Set exercise 1:
Retype the side door thread from "## peaky (Jul" up to and including "for the Stopsy.".

Text segment:
——————————

# Restricting opening to side door



## betsy (Oct 8, 2007)

Hello 
I have a Autocruise Tempo 2008 on a Peugeot Boxer LWB.
The problem I have is not unique to this model and I hope that someone one here, with a PVC, has found a simple and easy way to overcome a problem I think others might find annoying. 
The problem is, has anyone found a way to easily restrict the opening to the large side door? I often just attach my gas BBQ to the on board gas cylinder and if we are not careful the door can bash against the locker door and cause damage.
Any ideas please
Colin


----------



## Zebedee (Oct 3, 2007)

Hi Colin

I may be talking utter rubbish (nothing new there then!! :lol: ) because I can't visualise your door, but my immediate thought is to drop a stick in the bottom channel so the slider can go only so far.

This of course assumes there is a bottom channel that you can access.

Hope this helps. Pour scorn and derision if it doesn't . . . I can take it! :lol: :lol: :lol:


----------



## rowley (May 14, 2005)

This was discussed back in 2008 with no positive outcome. There was a few ideas, and Premier Motorhomes confirmed that there wasn't a Fiat part available. I did see on a German website a solution but it did seem expensive. Unfortunately I cannot find it again.


----------



## rowley (May 14, 2005)

I think that this might do the job. 
http://www.türstopper-schiebetüren.de/


----------



## rowley (May 14, 2005)

Found the translated version
http://translate.google.co.uk/trans...iNAg&sa=X&oi=translate&ct=result&resnum=1&ved


----------



## peaky (Jul 15, 2009)

apparently you need something called a stopsy look up panel van conversions on here for the link will do just what you want.


----------



## rowley (May 14, 2005)

The above website is for the Stopsy.


----------



## betsy (Oct 8, 2007)

My thanks to all for their response.
The Stopsy looks like it does the job - such a simple device. I assume that the door with the device fitted, still can open to its full width and that the door roller just ramps up and over and can then latch on the normal catch. Please can anyone confirm that is the case. 
Thanks again
Colin


----------



## peejay (May 10, 2005)

Hi Colin,

I posted about the Stopsy last year, its at the bottom of the first post in this thread...

http://www.motorhomefacts.com/ftopicp-933091.html#933091

Also if you look at the very last post in the thread one of our members 'GeoffCrowther' has got one of these, have a look at his blog, might be worth PM'ing him for further info....

http://amotorhomelife.blogspot.com/p/modifications-and-personalisation-of.html

Pete


----------



## betsy (Oct 8, 2007)

Thank you all for your advise and assistance - looks like I will consider buying one.

Colin


----------

——————————

Supplied information:
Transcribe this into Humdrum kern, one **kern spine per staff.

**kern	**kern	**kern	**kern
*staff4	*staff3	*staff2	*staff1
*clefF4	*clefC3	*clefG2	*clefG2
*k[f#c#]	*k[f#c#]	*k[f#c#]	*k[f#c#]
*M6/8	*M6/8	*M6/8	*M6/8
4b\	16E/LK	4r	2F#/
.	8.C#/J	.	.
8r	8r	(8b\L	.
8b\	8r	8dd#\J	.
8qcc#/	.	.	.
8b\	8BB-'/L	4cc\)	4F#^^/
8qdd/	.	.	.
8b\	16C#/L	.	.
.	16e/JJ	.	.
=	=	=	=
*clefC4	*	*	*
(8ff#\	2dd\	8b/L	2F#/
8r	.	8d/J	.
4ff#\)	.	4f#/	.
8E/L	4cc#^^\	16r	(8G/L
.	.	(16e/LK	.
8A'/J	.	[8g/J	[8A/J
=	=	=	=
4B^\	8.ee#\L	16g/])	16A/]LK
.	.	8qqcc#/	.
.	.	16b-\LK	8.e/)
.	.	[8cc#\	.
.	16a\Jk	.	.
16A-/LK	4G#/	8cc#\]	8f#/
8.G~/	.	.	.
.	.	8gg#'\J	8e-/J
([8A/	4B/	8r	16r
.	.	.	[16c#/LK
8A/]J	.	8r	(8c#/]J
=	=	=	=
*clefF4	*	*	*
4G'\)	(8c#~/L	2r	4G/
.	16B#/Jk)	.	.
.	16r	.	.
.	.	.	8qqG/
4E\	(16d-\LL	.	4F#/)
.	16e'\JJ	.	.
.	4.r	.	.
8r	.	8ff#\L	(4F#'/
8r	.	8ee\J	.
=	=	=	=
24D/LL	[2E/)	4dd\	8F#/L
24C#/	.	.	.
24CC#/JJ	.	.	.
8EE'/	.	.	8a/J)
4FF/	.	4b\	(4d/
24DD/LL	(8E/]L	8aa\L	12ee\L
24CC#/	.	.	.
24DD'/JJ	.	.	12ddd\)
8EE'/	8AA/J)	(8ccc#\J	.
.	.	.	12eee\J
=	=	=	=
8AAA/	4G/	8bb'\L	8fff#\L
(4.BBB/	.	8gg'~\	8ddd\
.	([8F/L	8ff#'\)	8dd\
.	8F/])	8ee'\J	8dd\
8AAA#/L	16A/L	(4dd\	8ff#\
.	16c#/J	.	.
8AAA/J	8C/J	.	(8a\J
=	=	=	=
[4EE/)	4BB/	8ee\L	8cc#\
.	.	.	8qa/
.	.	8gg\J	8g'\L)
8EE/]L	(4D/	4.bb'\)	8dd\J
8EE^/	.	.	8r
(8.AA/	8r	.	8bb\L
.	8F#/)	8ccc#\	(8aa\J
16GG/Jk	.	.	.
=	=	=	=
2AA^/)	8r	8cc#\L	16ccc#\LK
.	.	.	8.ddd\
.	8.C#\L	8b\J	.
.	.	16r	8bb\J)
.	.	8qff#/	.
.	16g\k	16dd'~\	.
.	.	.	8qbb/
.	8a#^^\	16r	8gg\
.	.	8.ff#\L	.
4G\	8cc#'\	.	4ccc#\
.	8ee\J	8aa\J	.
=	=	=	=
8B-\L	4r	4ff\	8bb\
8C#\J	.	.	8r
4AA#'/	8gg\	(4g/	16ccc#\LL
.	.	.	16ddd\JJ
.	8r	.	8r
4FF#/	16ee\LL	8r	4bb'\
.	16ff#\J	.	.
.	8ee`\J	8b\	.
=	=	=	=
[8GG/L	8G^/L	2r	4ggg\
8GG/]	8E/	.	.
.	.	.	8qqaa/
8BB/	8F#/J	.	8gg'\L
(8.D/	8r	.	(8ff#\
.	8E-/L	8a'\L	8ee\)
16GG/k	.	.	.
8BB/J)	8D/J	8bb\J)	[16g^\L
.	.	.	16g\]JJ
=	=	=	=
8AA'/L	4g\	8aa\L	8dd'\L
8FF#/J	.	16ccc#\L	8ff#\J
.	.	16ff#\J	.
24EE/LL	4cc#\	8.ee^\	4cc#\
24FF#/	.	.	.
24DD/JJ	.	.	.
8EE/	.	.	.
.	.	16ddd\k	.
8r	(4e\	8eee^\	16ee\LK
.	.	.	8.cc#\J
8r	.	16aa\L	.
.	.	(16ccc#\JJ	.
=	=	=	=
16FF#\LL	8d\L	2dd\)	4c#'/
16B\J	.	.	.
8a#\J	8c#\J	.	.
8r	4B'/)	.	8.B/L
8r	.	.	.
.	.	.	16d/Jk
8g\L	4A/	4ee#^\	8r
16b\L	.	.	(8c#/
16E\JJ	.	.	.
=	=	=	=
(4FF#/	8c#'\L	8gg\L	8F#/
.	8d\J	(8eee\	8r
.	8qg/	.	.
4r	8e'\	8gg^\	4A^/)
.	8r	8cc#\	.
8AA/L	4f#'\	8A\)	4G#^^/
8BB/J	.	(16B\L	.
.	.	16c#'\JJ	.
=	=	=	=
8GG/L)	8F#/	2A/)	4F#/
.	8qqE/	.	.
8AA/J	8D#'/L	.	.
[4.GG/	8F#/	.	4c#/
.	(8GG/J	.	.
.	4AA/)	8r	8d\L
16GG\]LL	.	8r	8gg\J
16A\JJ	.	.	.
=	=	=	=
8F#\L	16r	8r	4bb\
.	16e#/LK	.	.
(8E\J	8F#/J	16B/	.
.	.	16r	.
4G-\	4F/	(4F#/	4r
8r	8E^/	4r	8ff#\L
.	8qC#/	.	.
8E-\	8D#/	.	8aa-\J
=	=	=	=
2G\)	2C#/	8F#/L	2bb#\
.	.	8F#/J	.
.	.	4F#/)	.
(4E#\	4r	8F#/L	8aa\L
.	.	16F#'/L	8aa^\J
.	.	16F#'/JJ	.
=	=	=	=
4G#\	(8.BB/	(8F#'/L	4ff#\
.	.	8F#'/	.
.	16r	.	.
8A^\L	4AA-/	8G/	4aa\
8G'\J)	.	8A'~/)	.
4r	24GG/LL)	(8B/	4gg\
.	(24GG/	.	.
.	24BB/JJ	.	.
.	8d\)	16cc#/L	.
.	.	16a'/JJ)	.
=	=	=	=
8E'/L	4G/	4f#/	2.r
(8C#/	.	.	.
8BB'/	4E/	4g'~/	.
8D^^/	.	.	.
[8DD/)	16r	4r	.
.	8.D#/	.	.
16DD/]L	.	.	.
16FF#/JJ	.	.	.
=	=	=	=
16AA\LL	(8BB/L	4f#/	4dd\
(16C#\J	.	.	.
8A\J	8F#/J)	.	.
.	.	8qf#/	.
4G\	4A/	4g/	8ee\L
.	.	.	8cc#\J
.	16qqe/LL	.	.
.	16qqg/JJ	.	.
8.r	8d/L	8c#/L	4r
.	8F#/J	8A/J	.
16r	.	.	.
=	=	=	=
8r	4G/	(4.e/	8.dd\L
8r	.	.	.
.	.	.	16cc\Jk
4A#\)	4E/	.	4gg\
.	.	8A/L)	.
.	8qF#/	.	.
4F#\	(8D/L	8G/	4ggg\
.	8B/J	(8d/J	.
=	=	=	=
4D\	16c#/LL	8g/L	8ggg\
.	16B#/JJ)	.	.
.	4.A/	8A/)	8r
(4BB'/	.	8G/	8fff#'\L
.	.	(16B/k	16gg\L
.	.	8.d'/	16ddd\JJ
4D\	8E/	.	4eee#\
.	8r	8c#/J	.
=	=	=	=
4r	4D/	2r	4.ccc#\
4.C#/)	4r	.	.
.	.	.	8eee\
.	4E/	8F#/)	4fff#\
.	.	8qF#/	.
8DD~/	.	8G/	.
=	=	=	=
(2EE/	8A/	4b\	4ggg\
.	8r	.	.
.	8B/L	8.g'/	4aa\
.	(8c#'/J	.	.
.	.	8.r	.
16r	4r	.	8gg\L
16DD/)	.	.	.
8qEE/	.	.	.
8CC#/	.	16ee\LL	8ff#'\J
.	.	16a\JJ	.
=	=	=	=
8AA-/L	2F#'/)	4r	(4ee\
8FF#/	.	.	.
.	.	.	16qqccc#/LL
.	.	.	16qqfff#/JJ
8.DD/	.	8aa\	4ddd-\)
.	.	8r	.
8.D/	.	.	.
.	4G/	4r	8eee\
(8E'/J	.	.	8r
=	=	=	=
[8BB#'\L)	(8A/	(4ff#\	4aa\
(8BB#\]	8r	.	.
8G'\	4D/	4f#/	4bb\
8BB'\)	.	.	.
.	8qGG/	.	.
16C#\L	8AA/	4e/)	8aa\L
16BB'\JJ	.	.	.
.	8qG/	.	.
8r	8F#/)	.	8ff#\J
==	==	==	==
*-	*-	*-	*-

——————————

Set exercise 2:
State how many lines of the entries contain the string "kern", treating uppercase and lowercase as distinct. Give only the number.

Correct answer 1:
## peaky (Jul 15, 2009)

apparently you need something called a stopsy look up panel van conversions on here for the link will do just what you want.


----------



## rowley (May 14, 2005)

The above website is for the Stopsy.

Correct answer 2:
2